L'Allemagne et la République tchèque s'engagent à être solidaires en cas de pénurie de gaz

Les gouvernements de Berlin et de Prague ont approuvé une déclaration commune qui met en oeuvre des mesures de solidarité entre les deux pays en cas de pénurie de gaz.

EURACTIV Allemagne
Press statement after German federal cabinet meeting
Les gouvernements de Berlin et de Prague ont approuvé une déclaration commune affirmant leur intention de finaliser un accord sur les mesures de solidarité en cas de pénurie de gaz. La République tchèque réclamait depuis longtemps un tel accord. [EPA-EFE/FILIP SINGER]

Les gouvernements de Berlin et de Prague ont approuvé une déclaration commune qui prévoit des mesures de solidarité entre les deux pays en cas de pénurie de gaz. La République tchèque réclamait depuis longtemps un tel accord.

L’Allemagne, premier importateur de gaz russe de l’UE, est également un pays clé pour le transit du gaz. À l’approche d’une pénurie de gaz pendant l’hiver prochain, ses voisins craignent une réduction des exportations. Les traités de solidarité avec Berlin sont considérés comme essentiels par ses voisins pour garantir le maintien du flux de gaz.

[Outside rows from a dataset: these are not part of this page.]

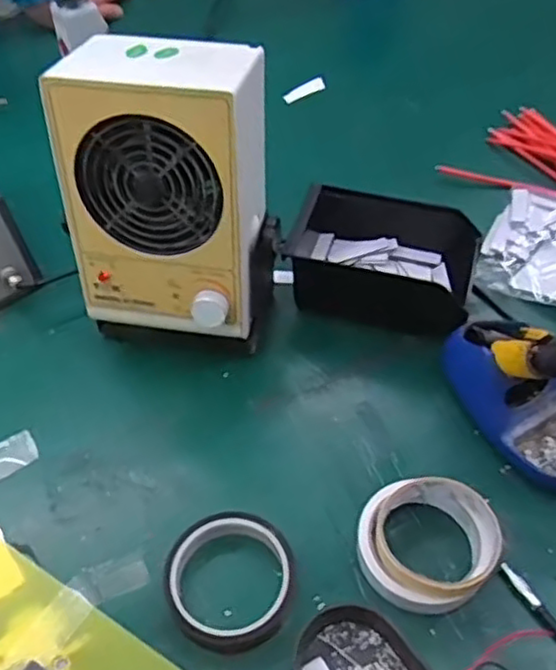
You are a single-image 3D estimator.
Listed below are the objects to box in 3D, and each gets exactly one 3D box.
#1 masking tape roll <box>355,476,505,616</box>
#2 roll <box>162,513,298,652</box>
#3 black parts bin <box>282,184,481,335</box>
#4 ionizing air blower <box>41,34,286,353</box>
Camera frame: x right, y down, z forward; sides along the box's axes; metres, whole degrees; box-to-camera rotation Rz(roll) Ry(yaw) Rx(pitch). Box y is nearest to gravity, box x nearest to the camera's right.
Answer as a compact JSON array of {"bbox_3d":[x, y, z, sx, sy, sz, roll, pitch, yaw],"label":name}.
[{"bbox_3d":[0.107,0.148,0.495,0.095,0.034,0.086,-5,51,-2],"label":"masking tape roll"},{"bbox_3d":[-0.032,0.174,0.491,0.090,0.025,0.088,-1,51,1],"label":"roll"},{"bbox_3d":[0.102,-0.072,0.657,0.167,0.065,0.119,15,53,14],"label":"black parts bin"},{"bbox_3d":[-0.081,-0.103,0.573,0.162,0.247,0.139,13,52,12],"label":"ionizing air blower"}]

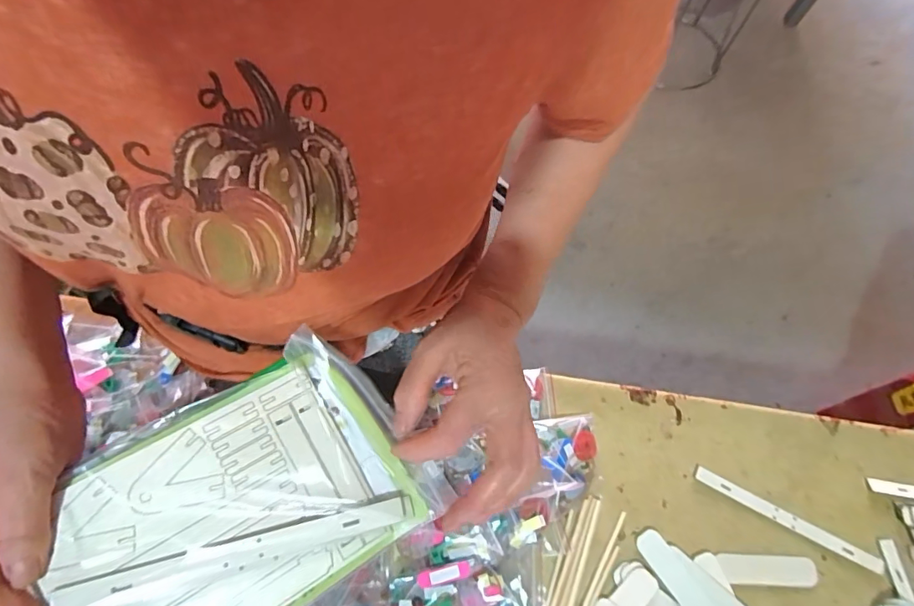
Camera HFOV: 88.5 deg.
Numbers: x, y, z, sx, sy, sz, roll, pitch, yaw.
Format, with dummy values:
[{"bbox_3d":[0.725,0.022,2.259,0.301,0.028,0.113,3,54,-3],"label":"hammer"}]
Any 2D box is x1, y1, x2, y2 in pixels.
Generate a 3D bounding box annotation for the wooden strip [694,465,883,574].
[{"bbox_3d":[0.339,0.222,0.484,0.183,0.009,0.016,27,71,9],"label":"wooden strip"}]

«  La solidarité européenne est plus importante que jamais dans la crise énergétique actuelle. Cela inclut également une coordination plus étroite entre les voisins directs  », a expliqué Robert Habeck, ministre allemand de l’Économie et de l’Action climatique, lundi (11 juillet).

Les flux passant par Nord Stream 1 ont entièrement cessé lundi en raison du début d’une période de maintenance de dix jours. Par le passé, une réduction temporaire des flux était compensée par une réorientation à travers l’Ukraine et la Pologne. Cependant, les flux passant par l’Ukraine ont également diminué, et les flux passant par la Pologne ont cessé il y a plusieurs semaines.

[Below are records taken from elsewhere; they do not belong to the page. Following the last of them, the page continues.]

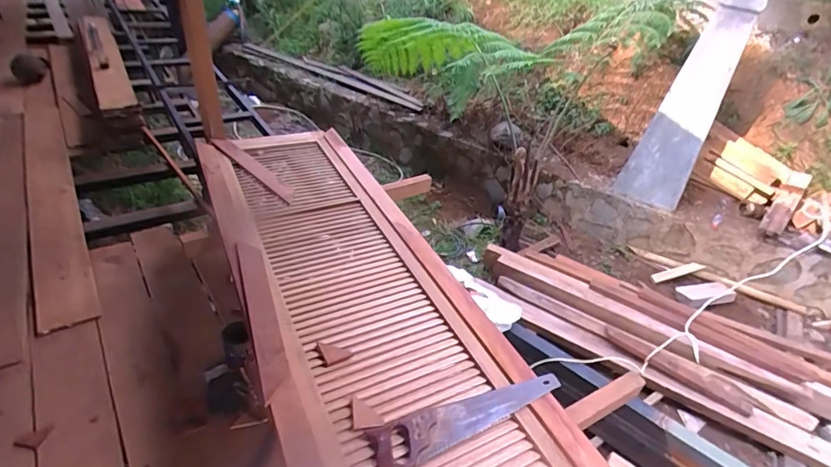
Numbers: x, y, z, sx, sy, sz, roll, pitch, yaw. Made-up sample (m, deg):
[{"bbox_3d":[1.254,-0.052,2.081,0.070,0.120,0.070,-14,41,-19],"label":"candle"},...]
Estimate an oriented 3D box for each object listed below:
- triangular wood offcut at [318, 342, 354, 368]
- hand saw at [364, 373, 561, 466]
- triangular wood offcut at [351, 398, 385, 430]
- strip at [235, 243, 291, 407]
[{"bbox_3d":[-0.202,0.297,1.129,0.071,0.012,0.074,-13,41,-26],"label":"triangular wood offcut"},{"bbox_3d":[0.120,0.410,1.020,0.480,0.042,0.110,-12,40,-25],"label":"hand saw"},{"bbox_3d":[-0.109,0.407,1.010,0.065,0.013,0.077,-1,37,-13],"label":"triangular wood offcut"},{"bbox_3d":[-0.392,0.206,1.143,0.066,0.030,0.499,-9,47,-23],"label":"strip"}]

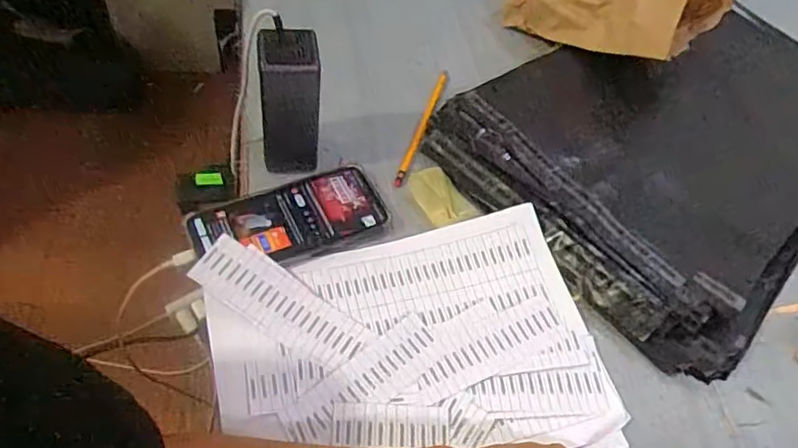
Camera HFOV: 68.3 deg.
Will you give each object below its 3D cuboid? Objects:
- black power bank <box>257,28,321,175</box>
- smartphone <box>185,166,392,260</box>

Les analystes notent déjà que peu de gaz proviendra de Russie en juillet. «  Juillet sera un mois de flux de gaz naturel très faible pour Gazprom, même si Nord Stream 1 est remis en service dans dix jours  », a tweeté Tom Marzec-Manser, analyste gazier chez ICIS.

«  L’Europe ne sera pas divisée par les actions de la Russie  », a déclaré M. Habeck. Et pourtant — peu d’intérêts sont aussi puissants que ceux de l’industrie allemande, qui fait pression depuis des mois pour continuer à recevoir du gaz en cas d’urgence.

Le président de l’association de l’industrie chimique VCI, Christian Kullmann, a déjà appelé à la sécurisation de l’approvisionnement en gaz industriel afin de garantir le maintien des emplois, et donc des revenus des ménages.

La solidarité, un « principe clé »

Les pays limitrophes de l’Allemagne craignent, sans surprise, que Berlin ne privilégie ses intérêts industriels au détriment de la protection de ses voisins.

En effet, l’Allemagne a placé Gazprom Germania sous le contrôle du gouvernement, une première historique, dans le but de protéger son industrie de la dissolution de précieux contrats gaziers à long terme.

Le Danemark et l’Autriche ont déjà mis en place des accords de solidarité, qui définissent les procédures à suivre en cas de pénurie de gaz. La République tchèque espère les rejoindre.

«  Il est clair que la coopération avec l’Allemagne, par laquelle transite la quasi-totalité du gaz qui nous est destiné, sera essentielle pour nous dans cette direction  », a déclaré Jozef Síkela, ministre tchèque de l’Industrie et du Commerce.

Selon l’accord conjoint signé par Berlin et Prague, les pays sont «  bien conscients que la solidarité sera un principe clé à suivre en cas de pénurie d’approvisionnement en gaz  ».

«  Par conséquent, nous allons finaliser l’accord sur les mesures de solidarité visant à préserver la sécurité de l’approvisionnement en gaz entre nos pays avant le début de la prochaine saison hivernale  », poursuit le communiqué.

M. Síkela a également ajouté que «  la meilleure réaction face à l’utilisation de l’énergie comme une arme par la Russie est l’unité et la solidarité de l’UE qui garantiront que même les pays les plus vulnérables disposent de suffisamment de gaz en cas de suspension des approvisionnements russes »

Pour l’instant, les réserves de gaz de la République tchèque sont remplies à 75 %. Par ailleurs, le gouvernement a loué aux Pays-Bas des capacités d’importation de gaz naturel liquéfié représentant un tiers de la consommation annuelle de la République tchèque.

Ces mesures seront complétées par une campagne d’économies d’énergie auprès des ménages et par des économies d’énergie obligatoires pour l’industrie, selon le ministre tchèque.

La Suisse, autre voisin direct dépendant des flux de gaz transitant par l’Allemagne, travaille toujours à un accord avec Berlin.